“I love my bedroom,” Grandpa said. While he was in the nursing home, he prayed that he would have a room someday all by himself where he could write. And he asked for a room with a view, too. His bedroom has windows on three sides facing north, south, and east. So, technically this move is all a result of Grandpa’s prayers – not to mention mine. Sometimes we have to wait a long time, but God is faithful!
Grandpa’s singing at the top of his lungs right over Claire’s bedroom where she is sleeping in late. Yesterday, Robert set his clock ahead because he has been dilly-dallying at bedtime instead of brushing his teeth.
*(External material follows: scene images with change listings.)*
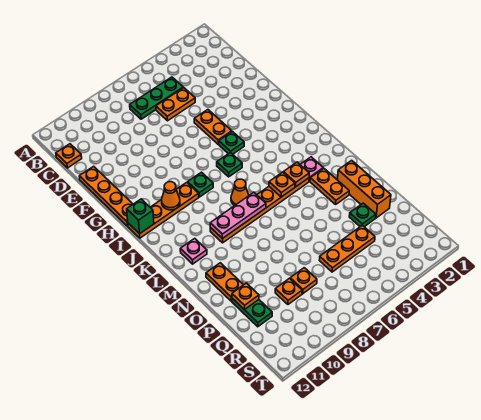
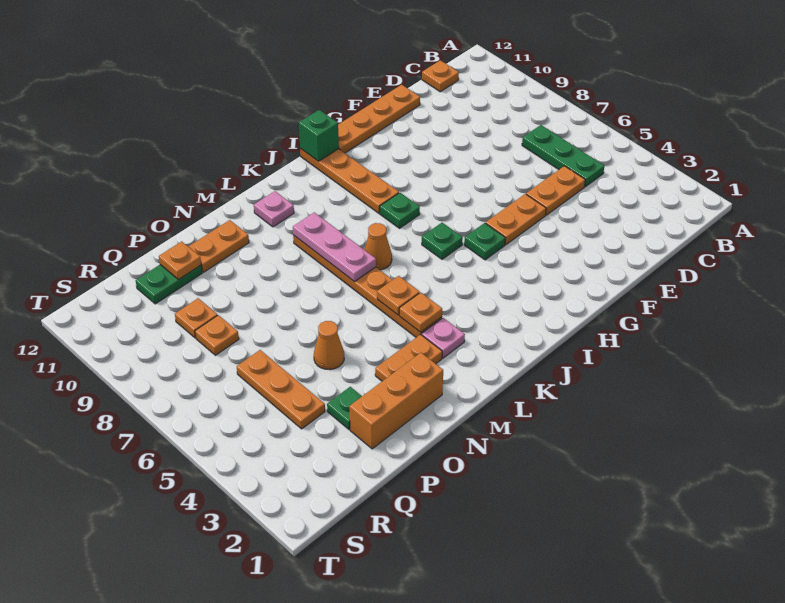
orange 1x2 plate [156,88,195,121] -> orange 1x2 plate turned to [526,166,585,215]
orange 1x1 cone [161,182,180,210] -> orange 1x1 cone moved to [314,321,344,370]

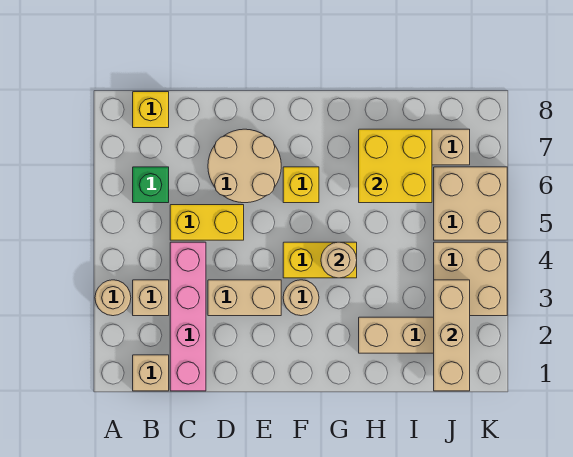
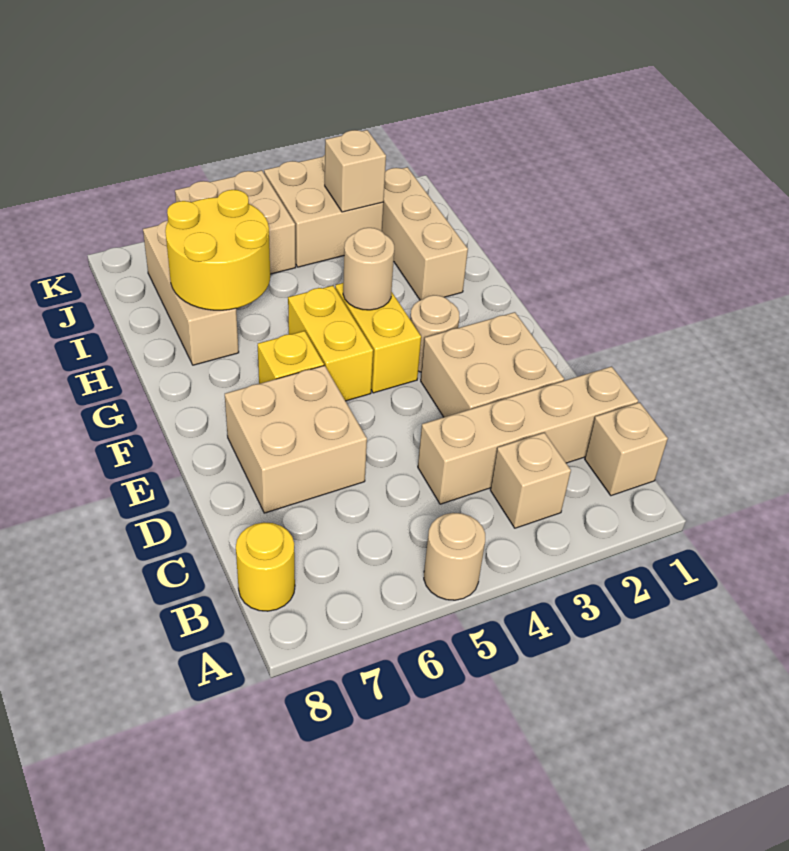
tan 1x1 round brick [95,280,131,316] -> tan 1x1 round brick moved to [424,513,485,600]
green 1x1 brick [133,167,169,203] -> none
yellow 1x1 brick [133,92,169,128] -> yellow 1x1 round brick [236,522,295,611]
pink 1x4 brick [170,242,206,391] -> tan 1x4 brick [418,366,638,504]
yellow 1x2 brick [170,205,244,240] -> yellow 1x2 brick moved to [288,286,373,401]
tan 1x2 brick [208,280,281,316] -> tan 2x2 brick [421,312,564,417]
tan 2x2 round brick [208,129,281,203] -> tan 2x2 brick [225,366,367,513]
yellow 2x2 brick [359,129,432,203] -> yellow 2x2 round brick [165,190,270,310]
tan 1x3 brick [434,280,470,391] -> tan 1x1 brick [325,130,386,212]

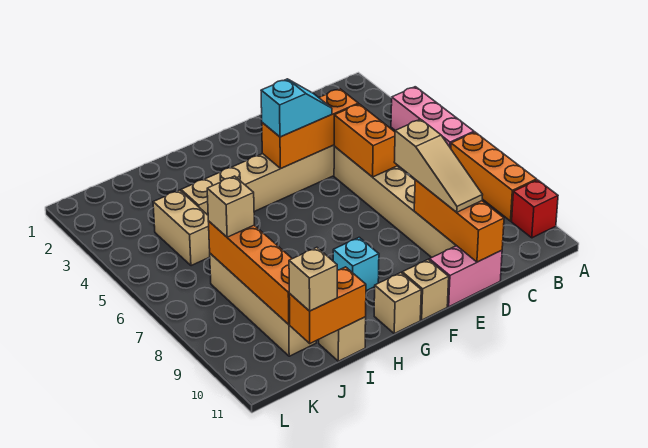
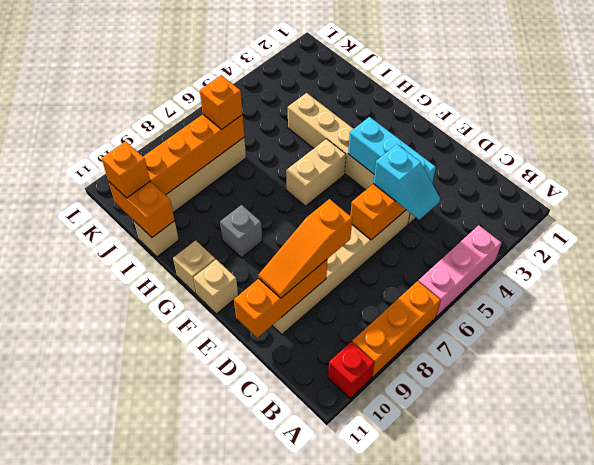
orange 1x3 brick [262,89,358,168] -> cyan 1x3 brick [348,117,436,183]
tan 1x3 slope [394,119,482,212] -> orange 1x3 slope [258,199,352,298]
pink 1x2 brick [429,246,502,307] -> none
cyan 1x2 slope [261,79,332,137] -> cyan 1x2 slope moved to [373,144,440,220]
cyan 1x1 brick [333,237,379,291] -> grey 1x1 brick [220,205,262,258]
tan 1x2 brick [153,190,210,266] -> tan 1x2 brick moved to [286,139,346,206]
tan 1x1 brick [207,176,254,237] -> orange 1x1 brick [200,75,243,129]
tan 1x1 brick [289,247,337,311] -> orange 1x1 brick [102,141,150,198]

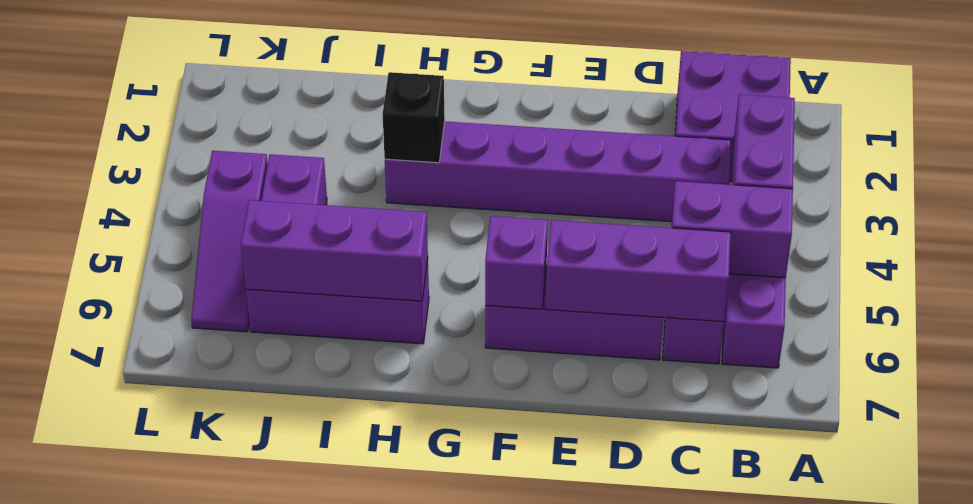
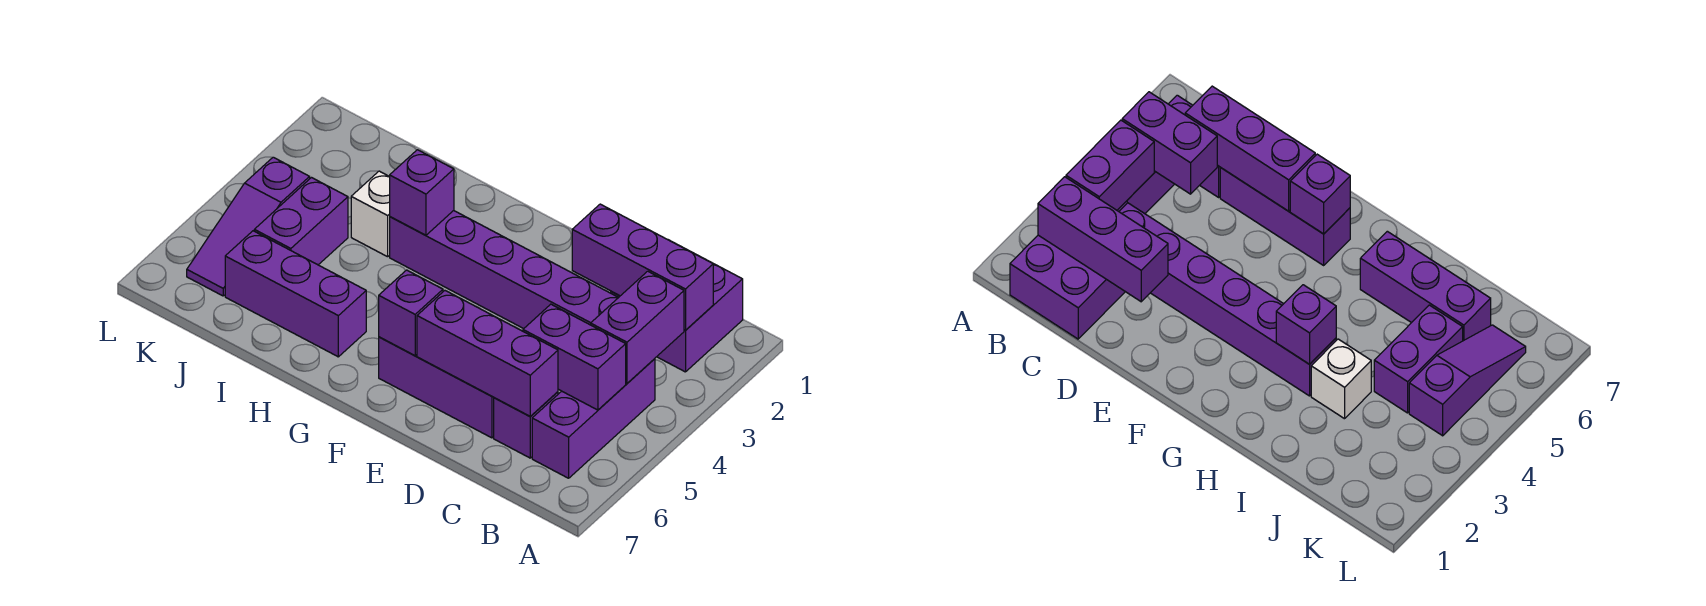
black 1x1 brick [383,72,445,163] -> purple 1x1 brick [390,150,454,235]
purple 1x3 brick [241,200,428,301] -> purple 1x3 brick moved to [572,204,713,330]
none -> white 1x1 brick [351,171,390,257]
So this morning when it was really 9:00 (the usual time he gets up), he thought is was 9:15, so he started in on his vocal exercises!
Ugh! I am not ready for this.
A few days later, Grandpa told me that Robert had set his watch ahead. I don’t how he found out but he did.
“Why did he do that?” he asked asked me.
“Because you keep dilly-dallying at bedtime,” I said.
“No, I don’t.” he said.
“Well, good,” I said. “You stick to the schedule, and I’ll give back your 15 minutes.
Watching the Republican Convention with Grandpa. A country western singer comes on and Grandpa asks me if I remember Mario Lanza (not sure if I follow that train of thought, Grandpa). Now John McCain is on, and Grandpa says, “He’s banging Obama!” LOL
I love my men! Robert and Eric are giving Grandpa a shower (I’m staying clear – the joking by those two is ridiculous and I am NOT going to repeat them all for Grandpa)! Anna said, “Poor, grandpa, he’s got two of them now.” Double the fun.
The late night merry-makers have returned for a dinner of chuck roast, potatoes, carrots, and gravy. Love the noise, the laughter and the brother-sister jesting! Dinner no matter what time of night is a joyful occasion!
Grandpa, Eric, and I are sitting out on the porch. It’s a little warm out here and I asked Grandpa if he wanted me to take his long sleeve shirt off (he has an undershirt on), but I could tell by the way he shook his head that he wouldn’t be caught dead on the porch in his underwear. I told him, “You’re too much of a prude to be caught in your pajamas, Grandpa!” He laughed. He definitely is a prude and a real ladies man. We managed to convince him to unsnap his shirt down the front. He’s wearing a vintage cowboy shirt with pearlized buttons. Yep, quite a ladies man!